The primary evaluation path is the LangSmith-backed pytest test. It is skipped
unless LANGSMITH_API_KEY is set, and it uses the LangSmith pytest integration
directly:
@pytest.mark.skipif(
not os.getenv("LANGSMITH_API_KEY"),
reason="LANGSMITH_API_KEY is not set",
)
@pytest.mark.langsmith
@pytest.mark.asyncio
@pytest.mark.parametrize(
"example",
get_dataset(),
ids=lambda example: example["input"],
)
async def test_langsmith_evaluation_logs_dataset_scores(
example: EvaluationExample,
) -> None:
graph = build_graph()
t.log_inputs({"user_input": example["input"]})
t.log_reference_outputs({"expected_terms": example["expected_terms"]})
result = await graph.ainvoke({"user_input": example["input"]})
final_output = result["final_output"]
t.log_outputs({"final_output": final_output})
scores = evaluate_example(final_output, example)

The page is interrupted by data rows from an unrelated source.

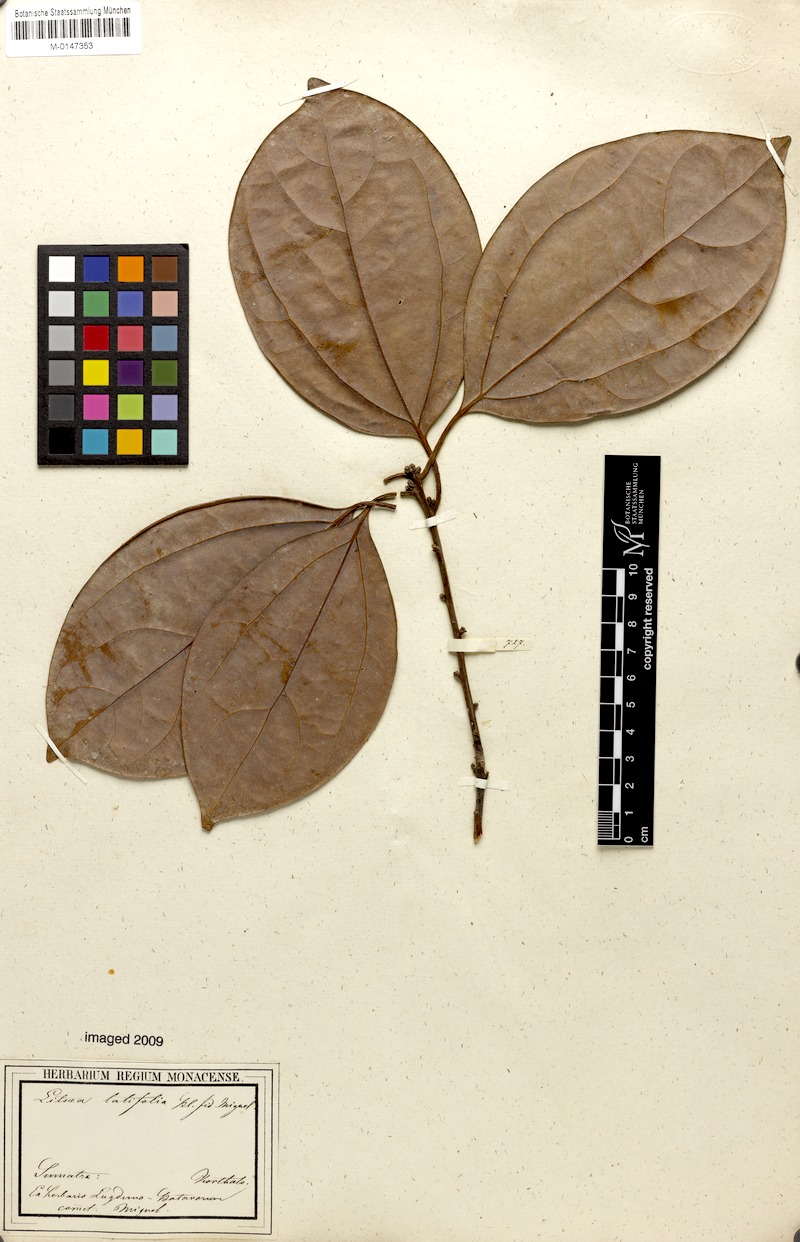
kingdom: Plantae
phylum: Tracheophyta
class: Magnoliopsida
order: Laurales
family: Lauraceae
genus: Lindera
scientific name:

for key, score in scores.items():
t.log_feedback(key=key, score=score)
assert scores["completeness"] >= 0.5
This does more than trace the graph.
Each dataset row becomes its own parametrized pytest case. For each case, LangSmith receives:
- The input:
{"user_input": ...} - The reference data:
{"expected_terms": ...} - The graph output:
{"final_output": ...} - The deterministic evaluator feedback:
completeness - The pytest pass/fail result
After running the test with LangSmith configured, those examples appear in the LangSmith Datasets & Experiments view:

That gives the project a primary evaluation path and a fallback:
- LangSmith-backed pytest evaluation for tracked examples, scores, and experiment comparison
- Local pytest fallback for fast, portable regression checks when credentials are unavailable
The distinction matters:
LangSmith Tracing
Tracing answers:
What happened during this graph run?
LangSmith Evaluation
Evaluation answers:
How good was the output for this dataset example?

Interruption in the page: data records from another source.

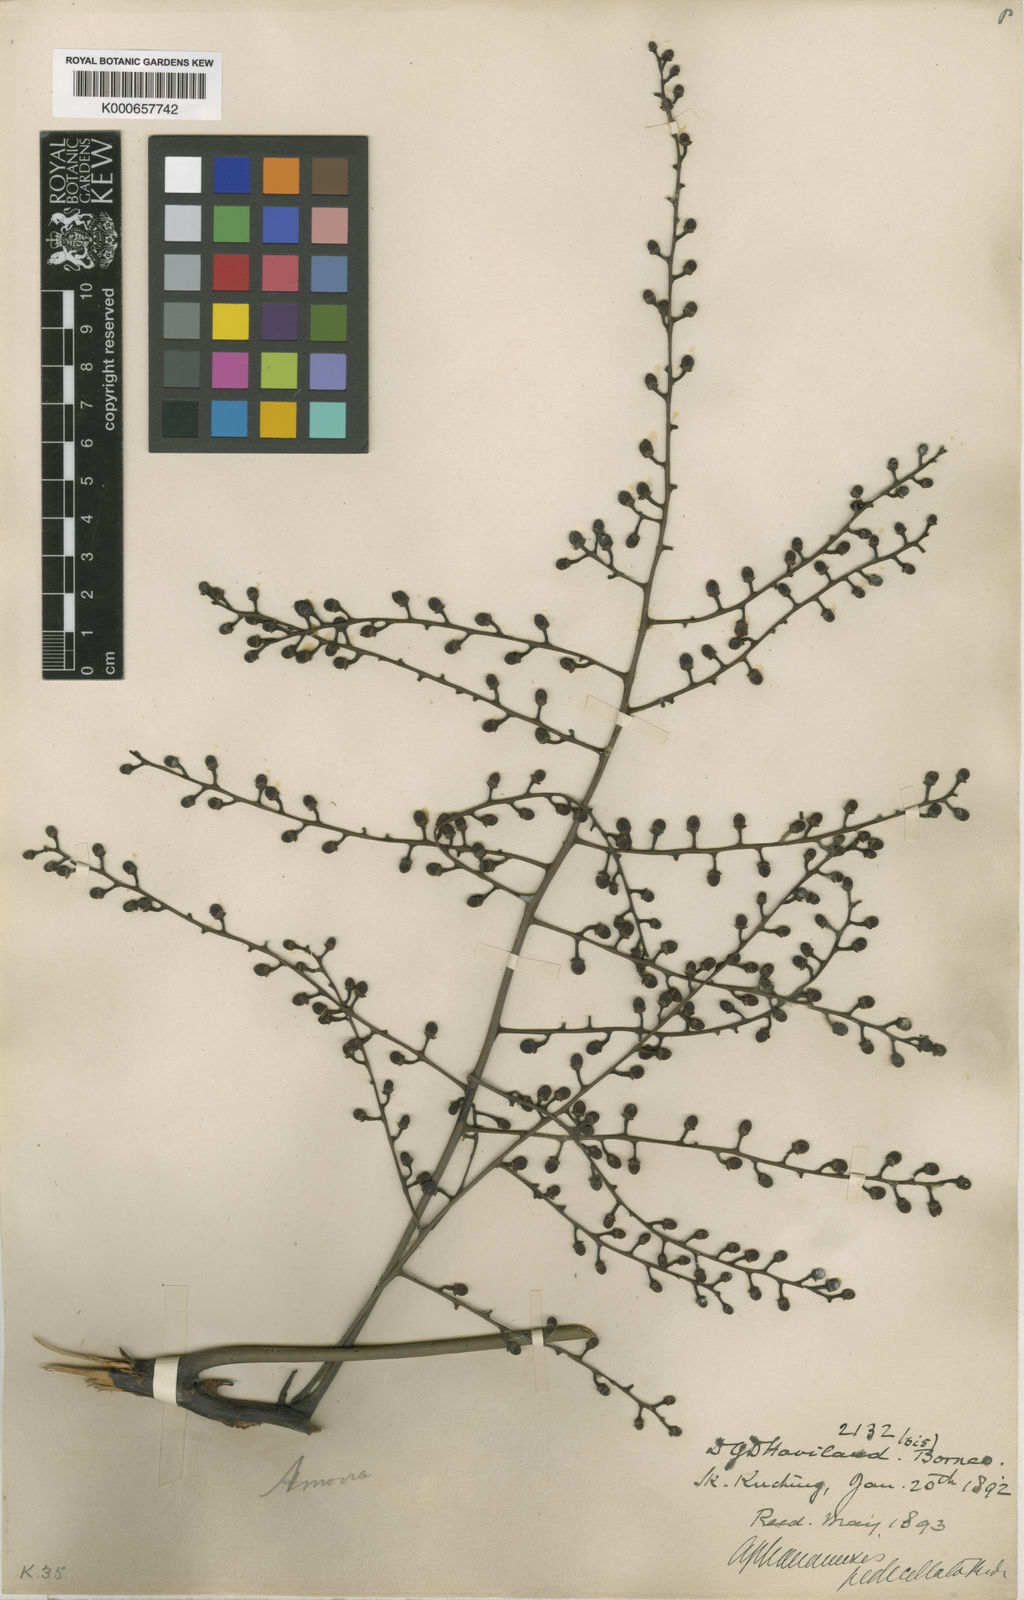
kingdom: Plantae
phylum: Tracheophyta
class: Magnoliopsida
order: Sapindales
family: Meliaceae
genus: Aphanamixis
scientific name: Aphanamixis borneensis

The refactored test logs inputs, reference outputs, generated outputs, and feedback. That is what turns the pytest case into a real LangSmith evaluation.
With LANGSMITH_API_KEY set:
- Results are logged externally
- You can track runs over time
- Compare experiments
Without LANGSMITH_API_KEY:
- Everything still runs locally
- No friction for contributors
This keeps the system:
- Portable
- Easy to run
- Not tied to a specific tool
Why This Matters
Without evaluation:
- Improvements are guesswork
- Regressions go unnoticed
- You rely on manual inspection
With evaluation:
- You can measure change
- You can compare versions
- You can iterate with confidence
You move from:
I think this is better
to:
This version improved completeness from 0.5 to 0.8
Testing vs Evaluation (Clear Separation)
It’s important to keep this distinction clear:
Testing
- Validates correctness
- Deterministic
- Focused on behavior
Evaluation
- Measures quality
- Often heuristic
- Focused on usefulness
In this project:
- pytest handles both
- But the responsibilities are separate
If your tests depend on output quality, they will fail for the wrong reasons. If you skip evaluation, you won’t know if your system is improving.
A Practical Way to Evolve This
This example intentionally starts with deterministic heuristics because they are:
- Easy to understand
- Easy to debug
- Cheap to run
- Stable in CI
In a real system, you would likely evolve this further with:
- Larger and more representative datasets
- More nuanced scoring strategies
- LLM-as-Judge evaluators for semantic quality assessment
- Pairwise preference comparisons
- Human review workflows
But the structure stays the same:
Dataset → Run graph → Score outputs → Track results
The evaluation layer becomes more sophisticated over time, but the workflow itself remains stable.
The Real Takeaway
Testing makes your system reliable.
Evaluation makes it useful.
You need both.
What’s Next
In the next post, we’ll push this further by introducing:
- Parallel execution with multiple workers
- Aggregation patterns
- New failure modes
- And how to test all of it
Because once you add parallelism…
The testing story gets a lot more interesting.
Final Thought
AI systems don’t improve by accident.
They improve when you can measure them.
And once you can measure them…
You can start engineering them properly.